Segundo Loyola, que conduziu a autoridade monetária no governo FHC, a mudança repentina na posição do BC, que vinha sinalizando aumento nos juros, prejudica a credibilidade da instituição e a sua capacidade de coordenar expectativas dos agentes econômicos, peça importante no controle da inflação.

Folha - O sr. defendia alta ou manutenção da taxa de juros?

Gustavo Loyola - Minha opinião é que o BC não deveria aumentar agora os juros. Deveria esperar um pouco em razão de vários fatores, como a fraqueza da economia e uma perspectiva de que tivesse uma certa queda da inflação em 2016.

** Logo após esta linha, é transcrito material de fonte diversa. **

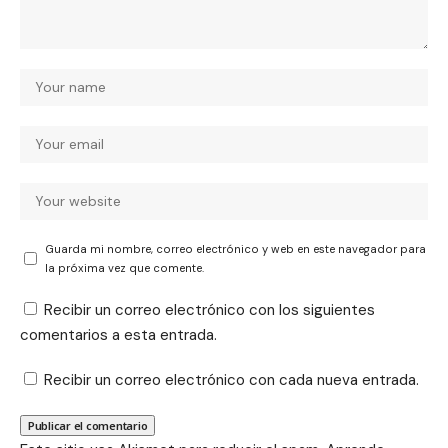
Guarda mi nombre, correo electrónico y web en este navegador para
la próxima vez que comente.
Recibir un correo electrónico con los siguientes
comentarios a esta entrada.
Recibir un correo electrónico con cada nueva entrada.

Defendia que o BC procurasse trabalhar as expectativas e sinalizasse mais claramente qual seria a trajetória de convergência da inflação. Mas com um discurso forte sobre a intenção de elevar a taxa se se materializasse risco inflacionário maior para 2016.

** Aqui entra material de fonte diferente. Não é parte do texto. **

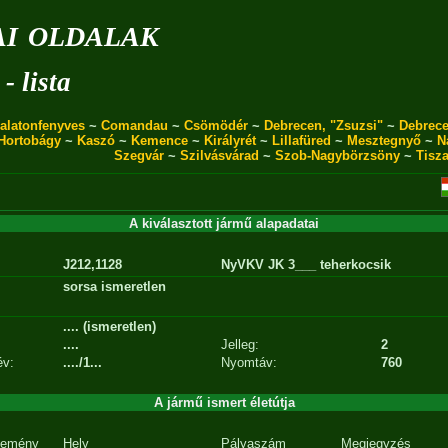
i oldalak
- lista
alatonfenyves
~
Comandau
~
Csömödér
~
Debrecen, "Zsuzsi"
~
Debrece
Hortobágy
~
Kaszó
~
Kemence
~
Királyrét
~
Lillafüred
~
Mesztegnyő
~
N
Szegvár
~
Szilvásvárad
~
Szob-Nagybörzsöny
~
Tisz
A kiválasztott jármű alapadatai
J212,1128
NyVKV JK 3___ teherkocsik
sorsa ismeretlen
.... (ismeretlen)
....
Jelleg:
2
év:
..../1...
Nyomtáv:
760
A jármű ismert életútja
emény
Hely
Pályaszám
Megjegyzés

Inflação anual - Medida pelo IPCA

O BC manteve os juros, mas gerou um desconforto.

Porque havia um consenso de que subiria os juros, que se formou com a participação do BC. O BC sempre teve a oportunidade de influenciar as expectativas, mas não o fez. Deixou para fazer isso no dia em que o Copom já iria se reunir. O BC já tinha naquele momento a decisão de mudar, só que ficou desconfortável porque o mercado ainda estava reagindo ao discurso anterior. Então o BC, por meio da nota do Tombini, usou o FMI como uma espécie de pretexto para fazer com que o mercado revisse suas projeções. Mas o tiro saiu pela culatra.

Por quê?

Não convence ninguém que o BC tenha mudado de posição por causa do FMI. O Fundo apenas atualizou o seu cenário de crescimento mundial e incorporou em relação ao Brasil expectativas que estão há muito tempo em indicadores do próprio BC. Seria vexatório se o FMI tivesse mais informação sobre a economia brasileira do que o BC.

Era melhor talvez nem ter feito o comunicado e só anunciar o resultado da reunião?

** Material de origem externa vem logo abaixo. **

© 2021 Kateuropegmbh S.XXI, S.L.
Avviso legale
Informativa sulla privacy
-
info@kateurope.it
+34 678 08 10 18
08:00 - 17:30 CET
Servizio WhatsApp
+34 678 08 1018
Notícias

É difícil. O BC levou o mercado a acreditar tanto que subiria os juros que precisaria acontecer algo excepcional para mudar de ideia. E não teve nada de excepcional de dezembro pra cá. A conjuntura é mais ou menos a mesma. Houve uma ligeira piora do cenário externo, mas não ao ponto de justificar uma inflexão tão grande do BC.

Isso levanta a suspeita de ingerência política na decisão?

A pergunta que fica é: por que o BC mudou de ideia? Na ausência de algum fator externo, fica a dúvida que pode ter sido por pressão, ainda mais porque um dos poucos fatos que aconteceram desde dezembro foi a saída do Levy. Então foi coincidência.

Outra coincidência, com aspas ou não, foi a reunião da presidente Dilma com Tombini. Também teve o discurso mais desenvolvimentista do novo ministro da Fazenda e da própria presidente... Uns dias antes, a imprensa dava conta de que o Tombini estaria sob fogo cruzado do PT. Tudo isso gerou uma situação em que é legítimo para o mercado acreditar que o BC agiu sob influência política.

Eu pessoalmente acho que existem muitas evidências nesse sentido. Agora, evidentemente, isso pode não ter acontecido. Mas as chances de não ter sido assim são muito baixas. Vamos ver como o BC se comunica daqui para a frente, inclusive na própria ata. Como ele encontra justificativas para essa mudança.

Isso precisa estar na ata?

Não necessariamente, mas o BC tem de justificar o que aconteceu. O BC não é escravo do que diz, ele pode mudar de ideia. Mas essas mudanças têm que ser excepcionais e justificáveis.

Qual é a consequência do episódio para a imagem do BC?

Prejudica a credibilidade do BC e sua capacidade de coordenar expectativas. A gente começa a ficar em dúvida: qual o objetivo do BC? O regime de metas ainda existe? O BC não está mais preocupado com a inflação? O que ele vai fazer na próxima reunião?

Ficou mais difícil ler as intenções do BC. Num regime de metas, é fundamental que os agentes econômicos tenham uma certa capacidade de antecipar o que o BC vai fazer. Isso está no cerne do regime e o pressuposto é que, havendo boa comunicação, o custo das políticas de combate à inflação é menor. O BC tem se gastar menos munição para baixar a inflação do que quando o mercado não percebe claramente sua intenção.